Spotlight on Research
October is Breast Cancer Awareness Month
Breast cancer is the most common kind of cancer in women, but many can survive the disease if it’s found and treated early. October is Breast Cancer Awareness Month, an ideal time to think about breast cancer screening, treatment and research.
Connecticut has the country’s highest rate of breast cancer incidence and was the first state to enact the dense breast notification law requiring that women with dense breasts be informed. Fortunately, Connecticut is in the lower half of the country in terms of women dying from breast cancer. “I think a lot of that is due to our screening,” said Dr. Anees Chagpar, M.D., who is nationally recognized for breast cancer care and research and serves as director of the Breast Center at Smilow Cancer Hospital. “There have been a lot of great advancements in technology to help women get screened, some of which have been pioneered right here at Yale.”
Advances in Imaging
There has been controversy surrounding screening guidelines for breast cancer, but doctors have known for a long time that screening makes a difference and improves survival. Mammography is a screening test that has traditionally been used for the early detection of breast cancer and women are generally advised to have annual mammograms starting at age 40.
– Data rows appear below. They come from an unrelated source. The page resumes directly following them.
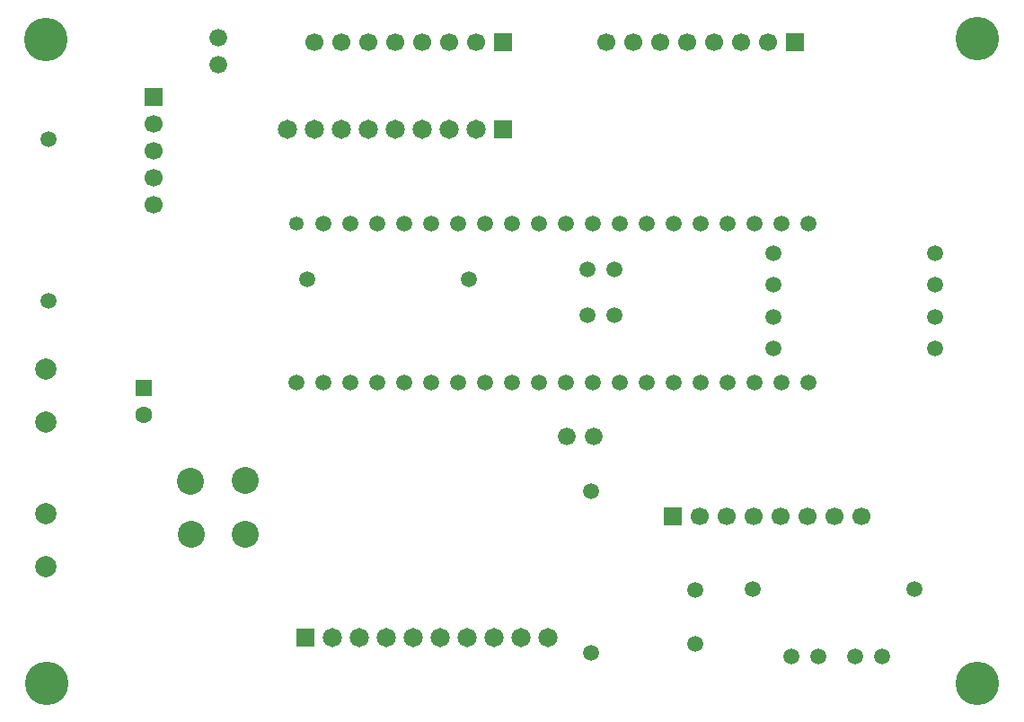
<source format=gbs>
G04 (created by PCBNEW (2013-07-07 BZR 4022)-stable) date 08-Nov-13 6:42:12 PM*
%MOIN*%
G04 Gerber Fmt 3.4, Leading zero omitted, Abs format*
%FSLAX34Y34*%
G01*
G70*
G90*
G04 APERTURE LIST*
%ADD10C,0.00590551*%
%ADD11C,0.0590551*%
%ADD12C,0.0531496*%
%ADD13R,0.0713701X0.0713701*%
%ADD14C,0.0713701*%
%ADD15C,0.066*%
%ADD16R,0.0669291X0.0669291*%
%ADD17C,0.0669291*%
%ADD18C,0.1*%
%ADD19R,0.0629921X0.0629921*%
%ADD20C,0.0629921*%
%ADD21C,0.0787402*%
%ADD22C,0.161417*%
G04 APERTURE END LIST*
G54D10*
G54D11*
X57650Y-56002D03*
X58650Y-56002D03*
X59650Y-56002D03*
X60650Y-56002D03*
X61650Y-56002D03*
X62650Y-56002D03*
X63650Y-56002D03*
X64650Y-56002D03*
X65650Y-56002D03*
X66650Y-56002D03*
X67650Y-56002D03*
X68650Y-56002D03*
X69650Y-56002D03*
X70650Y-56002D03*
X71650Y-56002D03*
X72650Y-56002D03*
X73650Y-56002D03*
X74650Y-56002D03*
X75650Y-56002D03*
X76650Y-56002D03*
X74650Y-50097D03*
X73650Y-50097D03*
X72650Y-50097D03*
X71650Y-50097D03*
X69650Y-50097D03*
X68650Y-50097D03*
X64650Y-50097D03*
X61650Y-50097D03*
X60650Y-50097D03*
X59650Y-50097D03*
X58650Y-50097D03*
X63650Y-50097D03*
X65650Y-50097D03*
X75650Y-50097D03*
X76650Y-50097D03*
G54D12*
X57650Y-50097D03*
G54D11*
X70650Y-50097D03*
X67650Y-50097D03*
X62650Y-50097D03*
X66650Y-50097D03*
G54D13*
X57960Y-65456D03*
G54D14*
X58960Y-65456D03*
X59960Y-65456D03*
X60960Y-65456D03*
X61960Y-65456D03*
X62960Y-65456D03*
X63960Y-65456D03*
X64960Y-65456D03*
X65960Y-65456D03*
X66960Y-65456D03*
G54D15*
X67680Y-57996D03*
X68680Y-57996D03*
X54724Y-44200D03*
X54724Y-43200D03*
G54D16*
X65300Y-43350D03*
G54D17*
X64300Y-43350D03*
X63300Y-43350D03*
X62300Y-43350D03*
X61300Y-43350D03*
X60300Y-43350D03*
X59300Y-43350D03*
X58300Y-43350D03*
G54D16*
X71600Y-60950D03*
G54D17*
X72600Y-60950D03*
X73600Y-60950D03*
X74600Y-60950D03*
X75600Y-60950D03*
X76600Y-60950D03*
X77600Y-60950D03*
X78600Y-60950D03*
G54D16*
X76150Y-43350D03*
G54D17*
X75150Y-43350D03*
X74150Y-43350D03*
X73150Y-43350D03*
X72150Y-43350D03*
X71150Y-43350D03*
X70150Y-43350D03*
X69150Y-43350D03*
G54D11*
X64023Y-52165D03*
X58023Y-52165D03*
X80566Y-63660D03*
X74566Y-63660D03*
X68566Y-66036D03*
X68566Y-60036D03*
X48422Y-52944D03*
X48422Y-46944D03*
G54D18*
X53724Y-61629D03*
X55724Y-59629D03*
X53716Y-59643D03*
X55724Y-61629D03*
G54D19*
X51968Y-56192D03*
G54D20*
X51968Y-57192D03*
G54D11*
X72420Y-63676D03*
X72420Y-65676D03*
X68426Y-53504D03*
X69426Y-53504D03*
X68448Y-51788D03*
X69448Y-51788D03*
X76002Y-66148D03*
X77002Y-66148D03*
X79378Y-66148D03*
X78378Y-66148D03*
G54D21*
X48327Y-55474D03*
X48327Y-57443D03*
X48327Y-60864D03*
X48327Y-62833D03*
G54D16*
X52350Y-45400D03*
G54D17*
X52350Y-46400D03*
X52350Y-47400D03*
X52350Y-48400D03*
X52350Y-49400D03*
G54D13*
X65292Y-46574D03*
G54D14*
X64292Y-46574D03*
X63292Y-46574D03*
X62292Y-46574D03*
X61292Y-46574D03*
X60292Y-46574D03*
X59292Y-46574D03*
X58292Y-46574D03*
X57292Y-46574D03*
G54D11*
X75346Y-51181D03*
X81346Y-51181D03*
X75346Y-52362D03*
X81346Y-52362D03*
X75346Y-53543D03*
X81346Y-53543D03*
X75346Y-54724D03*
X81346Y-54724D03*
G54D22*
X82913Y-43228D03*
X48346Y-43267D03*
X48366Y-67145D03*
X82913Y-67145D03*
M02*

</source>
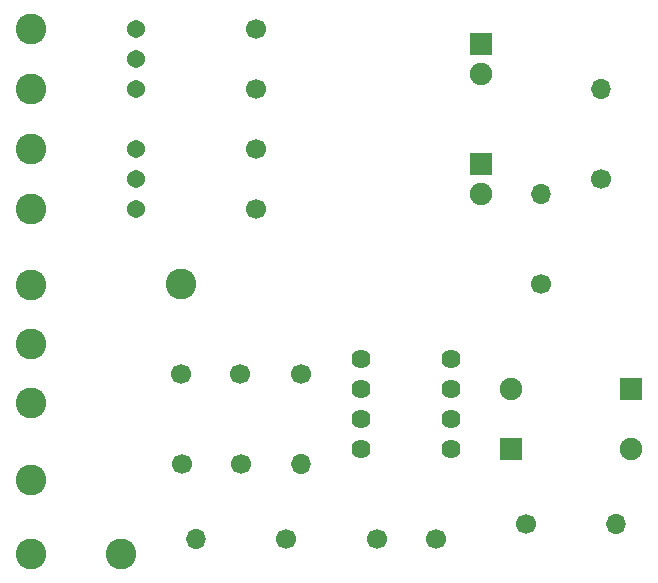
<source format=gbr>
%TF.GenerationSoftware,KiCad,Pcbnew,(5.1.6-0)*%
%TF.CreationDate,2022-05-02T17:38:10-04:00*%
%TF.ProjectId,EnvFollower,456e7646-6f6c-46c6-9f77-65722e6b6963,rev?*%
%TF.SameCoordinates,Original*%
%TF.FileFunction,Soldermask,Top*%
%TF.FilePolarity,Negative*%
%FSLAX46Y46*%
G04 Gerber Fmt 4.6, Leading zero omitted, Abs format (unit mm)*
G04 Created by KiCad (PCBNEW (5.1.6-0)) date 2022-05-02 17:38:10*
%MOMM*%
%LPD*%
G01*
G04 APERTURE LIST*
%ADD10C,1.700000*%
%ADD11O,1.700000X1.700000*%
%ADD12R,1.900000X1.900000*%
%ADD13O,1.900000X1.900000*%
%ADD14C,1.624000*%
%ADD15C,1.540000*%
%ADD16C,2.599360*%
%ADD17C,1.900000*%
%ADD18C,2.600000*%
G04 APERTURE END LIST*
D10*
%TO.C,R2*%
X100330000Y-85090000D03*
D11*
X100330000Y-92710000D03*
%TD*%
D12*
%TO.C,D1*%
X128270000Y-86360000D03*
D13*
X118110000Y-86360000D03*
%TD*%
D10*
%TO.C,R4*%
X120650000Y-77470000D03*
D11*
X120650000Y-69850000D03*
%TD*%
D14*
%TO.C,U1*%
X113030000Y-83820000D03*
X113030000Y-86360000D03*
X113030000Y-88900000D03*
X113030000Y-91440000D03*
X105410000Y-91440000D03*
X105410000Y-88900000D03*
X105410000Y-86360000D03*
X105410000Y-83820000D03*
%TD*%
D15*
%TO.C,RV2*%
X86360000Y-60960000D03*
X86360000Y-58420000D03*
X86360000Y-55880000D03*
%TD*%
%TO.C,RV1*%
X86360000Y-71120000D03*
X86360000Y-68580000D03*
X86360000Y-66040000D03*
%TD*%
D10*
%TO.C,R7*%
X96520000Y-55880000D03*
X96520000Y-60960000D03*
%TD*%
%TO.C,R6*%
X125730000Y-68580000D03*
D11*
X125730000Y-60960000D03*
%TD*%
D10*
%TO.C,R5*%
X96520000Y-66040000D03*
X96520000Y-71120000D03*
%TD*%
%TO.C,R3*%
X119380000Y-97790000D03*
D11*
X127000000Y-97790000D03*
%TD*%
D10*
%TO.C,R1*%
X99060000Y-99060000D03*
D11*
X91440000Y-99060000D03*
%TD*%
D16*
%TO.C,H10*%
X77470000Y-55880000D03*
%TD*%
%TO.C,H8*%
X77470000Y-60960000D03*
%TD*%
%TO.C,H6*%
X77470000Y-71120000D03*
%TD*%
%TO.C,H5*%
X77470000Y-66040000D03*
%TD*%
%TO.C,H4*%
X77470000Y-100330000D03*
%TD*%
%TO.C,H3*%
X77470000Y-94094679D03*
%TD*%
%TO.C,H2*%
X85090000Y-100330000D03*
%TD*%
%TO.C,H1*%
X90170000Y-77470000D03*
%TD*%
D12*
%TO.C,D4*%
X115570000Y-57150000D03*
D17*
X115570000Y-59690000D03*
%TD*%
D12*
%TO.C,D3*%
X115570000Y-67310000D03*
D17*
X115570000Y-69850000D03*
%TD*%
D12*
%TO.C,D2*%
X118110000Y-91440000D03*
D13*
X128270000Y-91440000D03*
%TD*%
D10*
%TO.C,C3*%
X111760000Y-99060000D03*
X106760000Y-99060000D03*
%TD*%
%TO.C,C2*%
X95250000Y-92710000D03*
X90250000Y-92710000D03*
%TD*%
%TO.C,C1*%
X90170000Y-85090000D03*
X95170000Y-85090000D03*
%TD*%
D18*
%TO.C,ATTACK1*%
X77470000Y-82550000D03*
X77470000Y-87550000D03*
X77470000Y-77550000D03*
%TD*%
M02*

</source>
Yale has taken a leading role in developing a new technology called digital breast tomosynthesis, or 3D mammography. Approved by the Food and Drug Administration in 2011 following clinical trials at Yale and four other medical centers, this technology helps doctors find more cancers in dense breasts and allows them to more precisely determine whether a lesion is suspicious based on the mammogram. This reduces the rate of callbacks, which can provoke anxiety in women who have to return for more tests. “I think this is really the vanguard of breast imaging,” said Dr. Chagpar.
Because 3D mammography is helping so many women, Yale and other institutions are revamping their machines to utilize this advanced technology. If you think of the breast as a loaf of bread, pressing on it and viewing it with traditional 2D mammography makes it dense and often requires additional imaging tests to understand what’s happening. The images generated by tomsynthesis, on the other hand, are very thin slices that allow doctors to view lesions in better detail.
Discoveries to Improve Patient Care
Yale offers multidisciplinary patient and family-centered care, which means that patients often have a team of doctors and nurses working together in a coordinated way, attacking the cancer from different vantage points.
“This is a place where research and clinical care go hand in hand,” Dr. Chagpar noted. “We’re really on the forefront of a lot of discoveries that are making a huge difference in terms of patient care.” For example, Yale is on the cutting edge of targeted therapies for breast cancer. One study taking place at Yale is a clinical trial for those with HER2 positive breast cancer using Herceptin® (trastuzumab) and another HER2 blocking agent to treat the cancer prior to surgery. “We are finding that these cancers are disappearing at the time of surgery,” said Dr. Chagpar.
Yale is also at the pinnacle of personalized medicine in terms of understanding the genetics and biology of each patient’s tumor. Yale doctors and scientists conduct research to study the genetics of particular cancers with the aim of developing targeted therapies that hone in on particular genes.
Yale is also distinguished for being at the leading edge of immunotherapies. The body’s immune system can fight infections, but cancers can cloak themselves to hide from the immune system. “We now have agents that can decloak cancers to help your immune system fight them,” said Dr. Chagpar. These agents have shown to be very effective for melanoma and lung cancer; Yale is now opening clinical trials for immunotherapies to treat breast cancer.
In fact, Yale conducts clinical trials in all areas of cancer diagnosis and treatment. “When we talk about this multidisciplinary team approach to cancer management, these trials that are offering tomorrow’s therapy today are really happening in every single modality,” said Dr. Chagpar. This includes not only research on surgery, drugs, and radiation, but also studies on the day to day management of symptoms to help improve the quality of life for cancer patients.
“I think clinical trials now are things patients should be availing themselves of because this is how you get the cutting edge therapies today,” said Dr. Chagpar, adding that patients who participate in clinical trials tend to do better than those who don’t because they receive the best therapies available.
Including Hard to Reach Populations
Targeted therapies, advanced imaging techniques and personalized medicine are advances that wouldn’t have been possible without clinical research. Dr. Chagpar, who is also assistant director for diversity and health equity at Yale Cancer Center, stresses the importance of ensuring that everybody participates in clinical research. “If a clinical trial accrues only Caucasian patients, then it’s really a bit of a leap to say that the result can be applied to the African American or Hispanic population,” she said. Yale conducts studies to help understand how cancers may behave differently in these populations in order to tailor therapies to more effectively treat these individuals.
Dr. Chagpar is convinced that bringing together the best minds in science with skilled doctors and nurses, focusing on personalized medicine, and engaging patients to participate in clinical trials will ultimately lead to better outcomes. “I think that’s how we’re ultimately going to solve the cancer problem not only for underserved populations, but for everybody,” she said.